Immad Akhund, CEO and co-founder of Mercury, told TechCrunch that his team worked on the new product, called Mercury Vault, over the weekend.
Customers, existing and new, with more than $3 million in their accounts will be prompted to move funds into Mercury Treasury’s Vanguard money market funds, which are 99.5% invested in U.S. government-backed securities (mutual funds predominantly composed of T-bills) and held 100% in the customer’s name. As the company continues to work on the product, customers will have the option to make that money movement automatic.
“So if you need to have $2 million in your operational account, we’ll make sure there is $2 million there so you can make payroll and things like that and the rest will be swept into the U.S. government, T-bills and mutual funds,” Akhund said.
To be clear, Mercury itself is not a bank.
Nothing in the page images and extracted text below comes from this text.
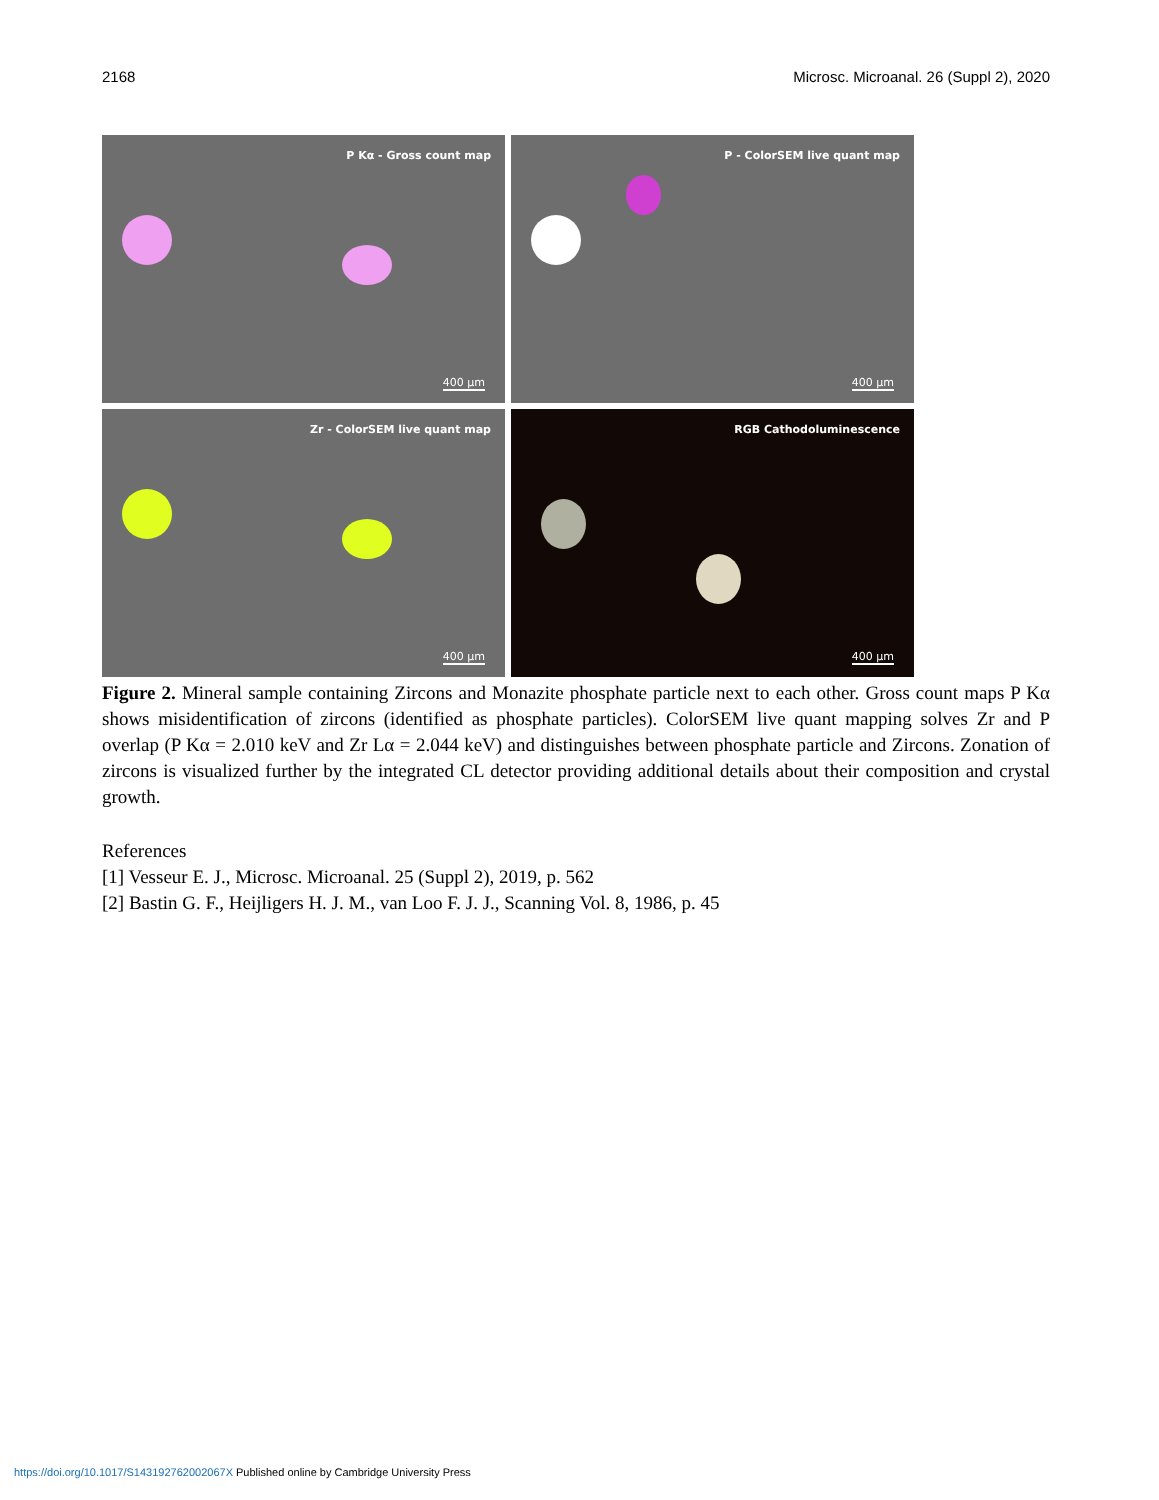2168 Microsc. Microanal. 26 (Suppl 2), 2020
P Kα - Gross count map
400 µm
P - ColorSEM live quant map
400 µm
Zr - ColorSEM live quant map
400 µm
RGB Cathodoluminescence
400 µm
Figure 2. Mineral sample containing Zircons and Monazite phosphate particle next to each other. Gross count maps P Kα shows misidentification of zircons (identified as phosphate particles). ColorSEM live quant mapping solves Zr and P overlap (P Kα = 2.010 keV and Zr Lα = 2.044 keV) and distinguishes between phosphate particle and Zircons. Zonation of zircons is visualized further by the integrated CL detector providing additional details about their composition and crystal growth.
References
[1] Vesseur E. J., Microsc. Microanal. 25 (Suppl 2), 2019, p. 562
[2] Bastin G. F., Heijligers H. J. M., van Loo F. J. J., Scanning Vol. 8, 1986, p. 45
https://doi.org/10.1017/S143192762002067X Published online by Cambridge University Press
Through its partnerships with Choice Financial and Evolve Bank & Trust it is able to provide its customers with access to “a sweep network” of other banks such as Goldman Sachs and Capital One.
With Vault, Akhund said, customers not only get expanded FDIC insurance of up to $3 million, deposits will also be spread across up to 12 different banks to spread out risk and assuage fears.
Vault also, according to Akhund, “will continuously monitor cash across accounts and recommend actions to keep every dollar as secure as possible.”
“Before Thursday, I think a lot of people were not thinking about who actually has the money and is it safe?,” he said.
Generally, since news of SVB’s woes became public, Mercury has had “a massive slew of signups,” he said. While its customers are predominantly startups, Akhund says the company also serves investors and has received inbound interest from VCs wanting to move money this past weekend as well.
Mercury has more than 100,000 customers and says it has been profitable since last August. It processed more than $50 billion in transactions in 2022, up from $23 billion in 2021. The company says that 50% of YC cohorts “choose Mercury as their banking partner.”
Since inception, Mercury has raised $163 million from investors such as Andreessen Horowitz (a16z), CRV, Coatue and others. Its last round was a $120 million Series B that was announced in July of 2021.
Meanwhile, startup Rho said it has seen increased demand in its Treasury Management Account offering that offers up to $75 million in FDIC, something that it initiated when it first started in 2019 because it “knew companies would want an option to diversify their funds,” a spokesperson said. The corporate spend and cash management company in 2021 raised a $75 million Series B funding round led by Dragoneer Investment Group and has raised a total of $205 million in equity and debt financing.